Nacht- und Nebelflucht im Herbst 2017

Die Ankündigung schlug in Spanien wie eine Bombe ein. Puigdemont galt daheim für immer und ewig verdammt. Der gelernte Journalist und Vater zweier Mädchen ist ja seit seiner Nacht- und Nebelflucht nach Belgien vor sechseinhalb Jahren im Kofferraum eines Autos ein Flüchtling der spanischen Justiz. Erst Ende Februar leitete der Oberste Gerichtshof in Madrid gegen den EU-Abgeordneten sogar ein Strafverfahren wegen Terrorismus ein.

Das Comeback des «meistgehassten» und -gefürchteten Bürgers Spaniens, wie unter anderem die Zeitung «El Periódico» ihn beschrieb, weckte in der viertgrößten Volkswirtschaft der EU sofort Erinnerungen an die Chaos-Wochen vom Herbst 2017 wach, als Katalonien sich unter der Ägide des damaligen Regionalpräsidenten Puigdemont unabhängig erklärte und die konservative Zentralregierung daraufhin die Region im Nordosten unter Zwangsverwaltung stellte. In Medien, sozialen Netzwerken und Kommentarbereichen der Zeitungen, TV- und Radiosender überwog das negative Feedback. Und die Angst. Viel Angst.

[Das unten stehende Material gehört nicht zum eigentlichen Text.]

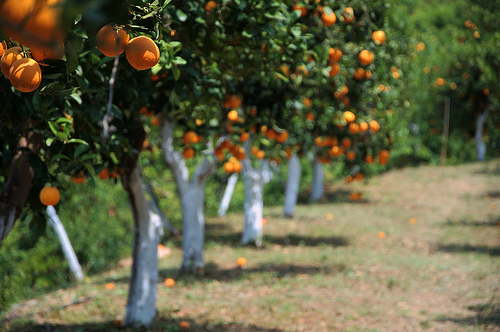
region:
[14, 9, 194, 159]
a group of oranges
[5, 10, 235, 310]
tall orange trees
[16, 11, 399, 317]
a group of tall orange trees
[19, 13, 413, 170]
oranges hanging in a tree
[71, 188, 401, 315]
oranges on the ground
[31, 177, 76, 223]
one orange hanging in a tree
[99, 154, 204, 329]
thick branch of the tree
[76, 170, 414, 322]
the ground with oranges on it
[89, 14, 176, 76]
a pair of oranges in a tree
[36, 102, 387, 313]
the tree branches of the trees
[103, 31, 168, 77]
fruits hanging from the tree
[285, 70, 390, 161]
fruits hanging from the tree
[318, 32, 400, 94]
fruits hanging from the tree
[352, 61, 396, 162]
fruits hanging from the tree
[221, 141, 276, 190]
fruits hanging from the tree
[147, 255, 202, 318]
fruits on the ground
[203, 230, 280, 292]
fruits on the ground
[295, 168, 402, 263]
fruits on the ground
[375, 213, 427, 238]
fruits on the ground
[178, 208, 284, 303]
fruits on the ground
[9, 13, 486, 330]
trees that have oranges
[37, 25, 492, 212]
oranges on trees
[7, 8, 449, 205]
oranges that are on trees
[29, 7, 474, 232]
oranges that are outside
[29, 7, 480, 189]
oranges growing on trees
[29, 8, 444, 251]
trees that are going oranges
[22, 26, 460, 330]
orange trees in a line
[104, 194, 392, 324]
oranges falling on the ground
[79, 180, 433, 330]
a ground with oranges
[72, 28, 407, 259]
Oranges are growing on trees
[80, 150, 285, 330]
The tree leaves have oranges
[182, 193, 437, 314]
The ground has oranges on it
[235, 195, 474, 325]
The ground has dead grass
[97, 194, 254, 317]
The tree bark is white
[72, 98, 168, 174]
The tree leaves are green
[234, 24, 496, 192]
Several orange trees are in the garden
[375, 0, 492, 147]
Orange trees are in the distance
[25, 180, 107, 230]
A single orange is on the branch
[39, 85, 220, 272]
The oranges are orange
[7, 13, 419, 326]
a line of orange trees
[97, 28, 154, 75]
oranges on a tree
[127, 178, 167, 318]
a white tree trunk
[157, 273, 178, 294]
a orange on the ground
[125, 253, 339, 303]
shadow of a tree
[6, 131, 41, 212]
limb of a tree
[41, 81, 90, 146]
green leaves on a tree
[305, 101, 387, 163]
a group of oranges on a tree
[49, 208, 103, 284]
a white pipe in the ground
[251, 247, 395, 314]
green and brown grass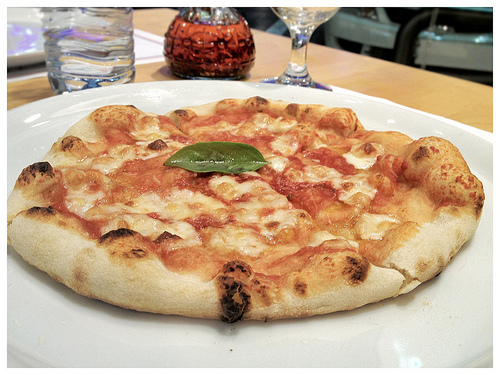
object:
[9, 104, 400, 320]
slice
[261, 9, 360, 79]
goblet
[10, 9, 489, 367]
table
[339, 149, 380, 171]
cheese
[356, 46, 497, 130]
table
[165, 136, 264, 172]
leaf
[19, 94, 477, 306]
pizza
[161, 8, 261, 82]
bottle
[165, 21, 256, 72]
amber liquid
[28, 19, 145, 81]
liquid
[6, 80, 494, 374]
plate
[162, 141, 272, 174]
basil leaf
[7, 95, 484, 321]
pie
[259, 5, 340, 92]
glass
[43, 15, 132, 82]
bottle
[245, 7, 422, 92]
bottle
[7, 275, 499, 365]
plate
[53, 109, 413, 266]
cheese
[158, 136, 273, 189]
basil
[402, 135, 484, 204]
bubbles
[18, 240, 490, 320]
crust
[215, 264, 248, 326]
bubble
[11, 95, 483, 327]
crust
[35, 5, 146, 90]
bottled water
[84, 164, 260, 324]
section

Politische Konfrontation und Polarisierung erwartet

Puigdemont wolle sich für «den Affront von 2017 rächen», schrieb die Zeitung «La Razón». Politische Konfrontation und Polarisierung seien zu erwarten. Die Kolumnistin Lola García vom renommierten katalanischen Blatt «La Vanguardia» schrieb: «Puigdemont versteht es wie kein anderer, die Fassungslosigkeit der anderen zu provozieren.»

«Totales Desaster», «der schlimmste Albtraum» und «Bereitet euch auf ein Tsunami der Unruhen vor», war unter anderem auf X, vormals Twitter, und in anderen sozialen Netzwerken zu lesen. «Mein Gott, wenn Puigdemont nach Spanien zurückkehrt, packe ich meine Koffer und verlasse Spanien», schrieb zum Beispiel der X-User «pedrodiablo».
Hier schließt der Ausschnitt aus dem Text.